QUESTION 1 a sample of 100 school children who were given two toothpaste A and B, which were identical apart from the flavor were asked which they preferred. Of the 100 children, 65 said they preferred A. If in a general population of children, A and B are equally preferred, what is the probability that in a sample of 100 children, 65 or more prefer A?

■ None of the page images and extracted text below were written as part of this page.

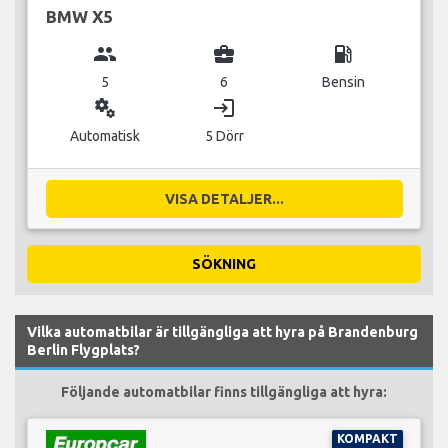
BMW X5
group
business_center
local_gas_station
5
6
Bensin
miscellaneous_services
login
Automatisk
5 Dörr
VISA DETALJER...
SÖKNING
Vilka automatbilar är tillgängliga att hyra på Brandenburg
Berlin Flygplats?
Följande automatbilar finns tillgängliga att hyra:
KOMPAKT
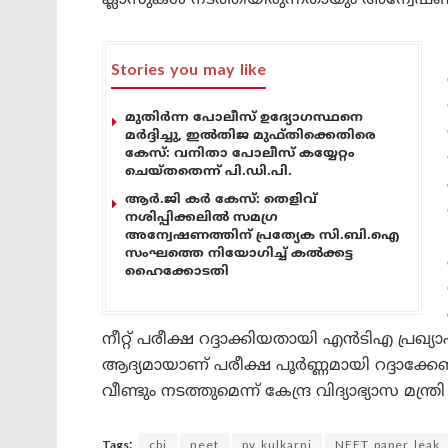
Stories you may like
മുതിർന്ന പോലീസ് ഉദ്യോഗസ്ഥനെ
മർദ്ദിച്ചു, ഇൽതിജ മുഫ്തിക്കെതിരെ
കേസ്: വനിതാ പോലീസ് കയ്യേറ്റം
ചെയ്തതെന്ന് പി.ഡി.പി.
ആർ.ജി കർ കേസ്: തെളിവ്
നശിപ്പിക്കലിൽ സമഗ്ര
അന്വേഷണത്തിന് പ്രത്യേക സി.ബി.ഐ
സംഘത്തെ നിയോഗിച്ച് കൽക്കട്ട
ഹൈക്കോടതി
നീറ്റ് പരീക്ഷ റദ്ദാക്കിയതായി എൻടിഎ പ്രഖ്യാ
ആദ്യമായാണ് പരീക്ഷ പൂർണ്ണമായി റദ്ദാക്കേണ്ടി
വീണ്ടും നടത്തുമെന്ന് കേന്ദ്ര വിദ്യാഭ്യാസ മന്ത്
Tags:
cbi
neet
pv kulkarni
NEET paper leak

To determine the probability that **65 or more** out of **100** children prefer toothpaste **A** when, in the general population, both toothpastes are equally preferred (\( p = 0.5 \)), we can model this scenario using the **Binomial Distribution**. ### Step 1: Define the Parameters - **Number of trials (n):** 100 - **Probability of success (p):** 0.5 (since A and B are equally preferred) ### Step 2: Calculate the Mean and Standard Deviation - **Mean (\( \mu \)):** \( n \times p = 100 \times 0.5 = 50 \) - **Standard Deviation (\( \sigma \)):** \( \sqrt{n \times p \times (1 - p)} = \sqrt{100 \times 0.5 \times 0.5} = 5 \) ### Step 3: Use Normal Approximation Since \( n \) is large and \( p \) is neither very close to 0 nor 1, the **Normal Approximation** to the Binomial Distribution is appropriate. - **Continuity Correction:** To find \( P(X \geq 65) \), we use \( P(X \geq 64.5) \) for the normal approximation. - **Z-score Calculation:** \[ Z = \frac{64.5 - \mu}{\sigma} = \frac{64.5 - 50}{5} = 2.9 \] ### Step 4: Find the Probability Using the Z-score Using standard normal distribution tables or a calculator: - **\( P(Z \geq 2.9) \):** Approximately **0.0018** or **0.18%** ### Conclusion There is approximately a **0.18%** probability that **65 or more** out of **100** children would prefer toothpaste **A** under the assumption that both toothpastes are equally preferred in the general population. **Answer:** There is approximately a 0.18 % probability of observing 65 or more children preferring A.